(Collected data entries)
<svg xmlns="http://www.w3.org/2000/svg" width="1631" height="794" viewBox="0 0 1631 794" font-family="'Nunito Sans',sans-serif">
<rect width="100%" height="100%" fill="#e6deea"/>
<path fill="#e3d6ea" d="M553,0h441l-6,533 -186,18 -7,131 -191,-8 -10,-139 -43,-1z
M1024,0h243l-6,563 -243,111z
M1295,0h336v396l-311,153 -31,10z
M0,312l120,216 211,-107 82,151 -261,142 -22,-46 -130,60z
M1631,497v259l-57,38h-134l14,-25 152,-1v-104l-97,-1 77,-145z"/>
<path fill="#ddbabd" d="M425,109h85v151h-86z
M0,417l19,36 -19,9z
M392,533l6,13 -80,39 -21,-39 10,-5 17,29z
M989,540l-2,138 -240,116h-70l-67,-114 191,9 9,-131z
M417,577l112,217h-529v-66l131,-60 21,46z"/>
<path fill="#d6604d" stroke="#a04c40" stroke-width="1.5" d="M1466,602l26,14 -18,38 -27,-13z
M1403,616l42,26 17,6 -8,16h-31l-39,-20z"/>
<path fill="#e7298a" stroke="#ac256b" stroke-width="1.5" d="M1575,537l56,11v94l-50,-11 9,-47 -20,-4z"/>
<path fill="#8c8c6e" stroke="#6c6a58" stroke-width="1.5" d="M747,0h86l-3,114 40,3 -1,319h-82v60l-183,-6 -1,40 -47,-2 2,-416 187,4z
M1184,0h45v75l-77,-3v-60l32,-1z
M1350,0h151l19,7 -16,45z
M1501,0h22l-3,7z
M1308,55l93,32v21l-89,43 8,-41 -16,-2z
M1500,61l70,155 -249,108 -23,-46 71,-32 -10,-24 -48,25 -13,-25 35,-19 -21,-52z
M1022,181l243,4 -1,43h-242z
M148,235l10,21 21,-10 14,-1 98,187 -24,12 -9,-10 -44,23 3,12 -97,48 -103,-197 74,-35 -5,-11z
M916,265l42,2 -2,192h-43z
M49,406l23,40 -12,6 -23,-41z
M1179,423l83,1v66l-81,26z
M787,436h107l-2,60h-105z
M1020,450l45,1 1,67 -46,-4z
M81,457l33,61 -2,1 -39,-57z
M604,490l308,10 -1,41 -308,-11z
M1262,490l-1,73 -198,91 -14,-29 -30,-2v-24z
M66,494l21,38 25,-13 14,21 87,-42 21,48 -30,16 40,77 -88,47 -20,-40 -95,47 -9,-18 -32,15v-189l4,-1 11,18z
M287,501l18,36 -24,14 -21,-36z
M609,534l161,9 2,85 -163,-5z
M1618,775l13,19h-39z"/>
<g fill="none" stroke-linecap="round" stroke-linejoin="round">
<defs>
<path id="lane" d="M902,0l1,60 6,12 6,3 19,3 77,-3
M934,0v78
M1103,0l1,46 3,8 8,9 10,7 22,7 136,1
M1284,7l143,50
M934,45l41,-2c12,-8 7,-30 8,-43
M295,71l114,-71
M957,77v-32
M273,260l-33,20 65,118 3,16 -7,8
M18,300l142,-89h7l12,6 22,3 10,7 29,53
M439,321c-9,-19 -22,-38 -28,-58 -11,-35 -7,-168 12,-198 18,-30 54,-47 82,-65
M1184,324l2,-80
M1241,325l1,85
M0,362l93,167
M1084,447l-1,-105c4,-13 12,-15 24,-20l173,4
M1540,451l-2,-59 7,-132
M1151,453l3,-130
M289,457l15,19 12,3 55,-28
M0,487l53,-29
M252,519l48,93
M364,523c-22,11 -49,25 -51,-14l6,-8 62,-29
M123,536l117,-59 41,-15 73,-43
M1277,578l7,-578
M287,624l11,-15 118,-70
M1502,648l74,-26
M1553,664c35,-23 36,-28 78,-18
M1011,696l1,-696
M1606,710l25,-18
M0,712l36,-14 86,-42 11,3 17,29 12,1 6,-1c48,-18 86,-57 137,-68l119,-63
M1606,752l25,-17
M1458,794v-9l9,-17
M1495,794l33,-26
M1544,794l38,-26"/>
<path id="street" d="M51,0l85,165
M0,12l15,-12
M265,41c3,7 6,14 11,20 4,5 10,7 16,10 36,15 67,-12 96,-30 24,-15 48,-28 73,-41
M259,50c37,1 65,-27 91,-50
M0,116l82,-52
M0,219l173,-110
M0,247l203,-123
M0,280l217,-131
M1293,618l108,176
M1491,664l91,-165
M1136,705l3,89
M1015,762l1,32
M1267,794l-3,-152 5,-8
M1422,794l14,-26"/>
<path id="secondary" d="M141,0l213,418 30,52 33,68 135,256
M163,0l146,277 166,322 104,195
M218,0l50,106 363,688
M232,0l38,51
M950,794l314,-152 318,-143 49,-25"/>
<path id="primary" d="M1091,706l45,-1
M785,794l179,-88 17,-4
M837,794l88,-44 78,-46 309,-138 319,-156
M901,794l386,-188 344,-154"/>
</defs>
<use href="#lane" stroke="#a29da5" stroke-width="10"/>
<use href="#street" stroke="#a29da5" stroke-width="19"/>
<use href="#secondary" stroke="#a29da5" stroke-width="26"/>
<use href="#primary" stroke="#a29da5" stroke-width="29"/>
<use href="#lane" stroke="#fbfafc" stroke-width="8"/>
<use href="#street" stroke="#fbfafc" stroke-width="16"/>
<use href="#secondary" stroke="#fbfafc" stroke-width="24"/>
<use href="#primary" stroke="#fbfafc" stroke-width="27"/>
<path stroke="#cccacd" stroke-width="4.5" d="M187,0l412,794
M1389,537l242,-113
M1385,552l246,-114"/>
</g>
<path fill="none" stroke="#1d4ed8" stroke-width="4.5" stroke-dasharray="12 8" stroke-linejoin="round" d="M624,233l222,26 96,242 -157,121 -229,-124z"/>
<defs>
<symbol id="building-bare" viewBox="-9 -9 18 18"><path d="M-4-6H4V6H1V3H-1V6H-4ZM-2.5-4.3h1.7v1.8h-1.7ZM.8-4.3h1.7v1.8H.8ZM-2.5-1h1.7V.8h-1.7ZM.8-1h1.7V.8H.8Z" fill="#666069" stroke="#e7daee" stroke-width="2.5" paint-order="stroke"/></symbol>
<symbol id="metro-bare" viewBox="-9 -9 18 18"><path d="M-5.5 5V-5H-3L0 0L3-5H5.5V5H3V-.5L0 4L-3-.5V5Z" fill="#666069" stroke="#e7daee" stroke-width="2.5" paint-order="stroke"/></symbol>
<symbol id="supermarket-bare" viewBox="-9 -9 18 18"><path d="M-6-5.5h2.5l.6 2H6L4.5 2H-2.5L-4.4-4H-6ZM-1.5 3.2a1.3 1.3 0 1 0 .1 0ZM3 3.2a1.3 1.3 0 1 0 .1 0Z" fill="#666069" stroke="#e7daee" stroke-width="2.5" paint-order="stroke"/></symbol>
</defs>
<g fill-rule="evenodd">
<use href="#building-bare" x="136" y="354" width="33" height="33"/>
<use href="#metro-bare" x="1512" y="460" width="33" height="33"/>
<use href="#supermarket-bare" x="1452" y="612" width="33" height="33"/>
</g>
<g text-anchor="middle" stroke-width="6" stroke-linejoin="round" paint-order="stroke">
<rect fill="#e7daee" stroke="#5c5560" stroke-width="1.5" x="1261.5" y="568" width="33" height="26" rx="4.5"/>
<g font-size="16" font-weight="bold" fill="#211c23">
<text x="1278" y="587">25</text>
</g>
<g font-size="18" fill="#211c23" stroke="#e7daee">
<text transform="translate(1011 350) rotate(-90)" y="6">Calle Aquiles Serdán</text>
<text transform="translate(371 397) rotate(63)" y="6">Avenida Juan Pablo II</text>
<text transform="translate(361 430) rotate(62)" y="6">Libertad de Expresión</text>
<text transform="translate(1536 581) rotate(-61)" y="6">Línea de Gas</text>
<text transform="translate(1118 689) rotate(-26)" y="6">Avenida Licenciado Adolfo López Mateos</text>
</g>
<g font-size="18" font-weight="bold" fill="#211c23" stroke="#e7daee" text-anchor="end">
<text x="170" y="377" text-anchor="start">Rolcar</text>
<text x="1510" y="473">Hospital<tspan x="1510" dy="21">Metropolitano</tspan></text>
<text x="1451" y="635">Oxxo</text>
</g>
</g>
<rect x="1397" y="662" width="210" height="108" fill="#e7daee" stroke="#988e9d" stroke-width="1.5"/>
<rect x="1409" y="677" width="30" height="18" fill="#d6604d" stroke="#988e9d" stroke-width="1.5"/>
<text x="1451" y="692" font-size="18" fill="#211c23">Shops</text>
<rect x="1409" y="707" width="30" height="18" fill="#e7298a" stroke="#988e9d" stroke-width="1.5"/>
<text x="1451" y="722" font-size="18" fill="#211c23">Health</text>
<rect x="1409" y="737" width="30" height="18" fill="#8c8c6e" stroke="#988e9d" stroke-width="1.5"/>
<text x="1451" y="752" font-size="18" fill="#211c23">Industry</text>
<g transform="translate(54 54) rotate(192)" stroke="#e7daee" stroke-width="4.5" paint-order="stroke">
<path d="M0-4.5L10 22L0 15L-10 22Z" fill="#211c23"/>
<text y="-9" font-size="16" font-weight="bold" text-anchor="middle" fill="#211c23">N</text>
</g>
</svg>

### WHAT YOU WILL DO
Retype exactly, and only, the lines above from the one where "M609,534l161,9 2,85 -163,-5z" occurs up to and including the one where "M1284,7l143,50" occurs.

### TASK OUTPUT
M609,534l161,9 2,85 -163,-5z
M1618,775l13,19h-39z"/>
<g fill="none" stroke-linecap="round" stroke-linejoin="round">
<defs>
<path id="lane" d="M902,0l1,60 6,12 6,3 19,3 77,-3
M934,0v78
M1103,0l1,46 3,8 8,9 10,7 22,7 136,1
M1284,7l143,50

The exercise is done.